Risques de distribution
Les analyseurs d’e-mails peuvent-ils ouvrir un lien Collogue ?
Comment les aperçus de liens et les analyseurs interagissent avec une URL chiffrée dans le navigateur.
Publié le: 30 janvier 2026
Limites de l’implémentation actuelle
Les liens Collogue actuels portent la charge utile chiffrée dans l’URL. Le navigateur utilise l’API Web Crypto : PBKDF2-SHA-256 avec 310 000 itérations dérive une clé AES-GCM de 256 bits à partir du mot de passe saisi séparément, avec un sel aléatoire de 16 octets et un IV de 12 octets. Le client actuel n’envoie aucune requête à une API applicative pour créer, récupérer ou stocker des messages.
Le mot de passe n’est pas encodé dans le lien. L’implémentation ne fournit ni affichage à usage unique, ni suppression côté serveur, ni minuteur d’expiration. Considérez le lien complet comme sensible et transmettez le mot de passe par un autre canal.
Contexte complémentaire
Les systèmes de messagerie modernes ne se contentent pas de livrer du texte. Ils inspectent les URL, les réécrivent, ouvrent les destinations dans des environnements d’analyse, produisent des aperçus et effectuent des contrôles lorsqu’un utilisateur clique. Microsoft Safe Links prend notamment en charge la réécriture d’URL et la vérification au moment du clic. Les autres passerelles et outils collaboratifs ont leurs propres comportements.
- réécrire l’URL d’origine ;
- demander la destination pendant la distribution ;
- la demander lorsque le destinataire clique ;
- suivre les redirections ;
- afficher la page dans une sandbox ;
- créer un aperçu ;
- inspecter les ressources liées ;
- enregistrer les métadonnées du clic ;
- revisiter l’URL plus tard.
Tous les produits ne font pas tout cela. Les politiques diffèrent selon l’organisation.
Avec la conception actuelle, exécutée uniquement dans le navigateur, aucun message côté serveur ne peut être consommé. Une requête vers l’URL peut toutefois exposer l’URL elle-même à une passerelle ou à un service d’aperçu ; elle ne peut pas déchiffrer la charge utile sans le mot de passe transmis séparément.
Le filtrage par user-agent n’est pas fiable : les user-agents peuvent être absents, génériques ou falsifiés. Ne le considérez pas comme une protection de la vie privée.
La documentation de Microsoft décrit à la fois l’analyse des URL et la vérification au moment du clic. Les administrateurs peuvent configurer la réécriture et les exceptions. D’autres produits de sécurité peuvent analyser les liens pendant la distribution ou dans des sandboxes.
« Safe Links ne peut jamais affecter Collogue. »
L’affirmation défendable est que des systèmes de sécurité peuvent traiter les URL. Collogue ne crée pas d’événement de lecture côté serveur, mais le lien complet doit tout de même être considéré comme sensible.
- N’ouvrez pas le lien final du destinataire pour le tester.
- Demandez au destinataire de garder le lien privé et d’utiliser le mot de passe transmis séparément.
- Utilisez un identifiant temporaire et révocable.
- Si le lien ou le mot de passe a pu parvenir à la mauvaise personne, remplacez l’identifiant.
- Évitez les raccourcisseurs d’URL publics et les services d’analyse.
- Vérifiez l’adresse de destination avant l’envoi.
- Testez l’environnement de messagerie de votre organisation avec des exemples non sensibles.

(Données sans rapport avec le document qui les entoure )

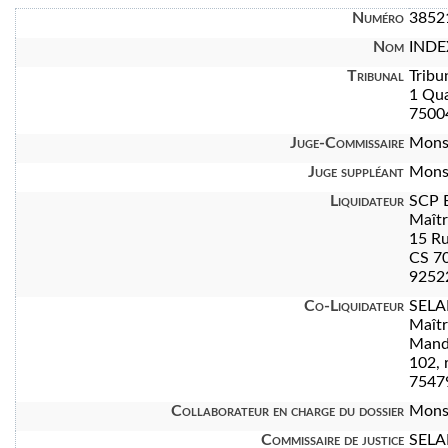
Numéro
3852
Nom
INDE
Tribunal
Tribu
1 Qua
7500
Juge-Commissaire
Mons
Juge suppléant
Mons
Liquidateur
SCP 
Maît
15 Ru
CS 7
92522
Co-Liquidateur
SELA
Maît
Manda
102, 
7547
Collaborateur en charge du dossier
Mons
Commissaire de justice
SELA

Dans les environnements d’entreprise gérés, les administrateurs peuvent parfois configurer des domaines de confiance. Ces exceptions réduisent la protection contre l’analyse pour ce domaine et doivent être examinées avec prudence.
- N’ouvrez le lien que lorsque vous êtes prêt à utiliser l’information.
- Ne le collez pas dans un vérificateur d’URL en ligne.
- Ne le transférez pas sans précaution.
- S’il ne s’ouvre pas, vérifiez que l’URL complète et le mot de passe ont été correctement copiés.
- Considérez un mot de passe, un jeton ou un code de récupération comme potentiellement exposé jusqu’à son remplacement.
Microsoft Safe Links peut effectuer une vérification au moment du clic et une réécriture d’URL selon la politique appliquée. Ce traitement peut ajouter des requêtes ou des redirections avant l’affichage de la page finale.
La détection par user-agent est incomplète et facile à contourner. Elle peut aider au diagnostic, mais ne prouve pas qu’une requête provient d’une personne.
Si le lien et le mot de passe peuvent tous deux être exposés, révoquez ou changez l’identifiant, créez-en un nouveau et envoyez un nouveau lien. Ne renvoyez pas le même secret.
Collogue peut réduire l’exposition persistante dans les e-mails et les chats, mais ne peut pas contrôler chaque analyseur de liens ni chaque politique de distribution.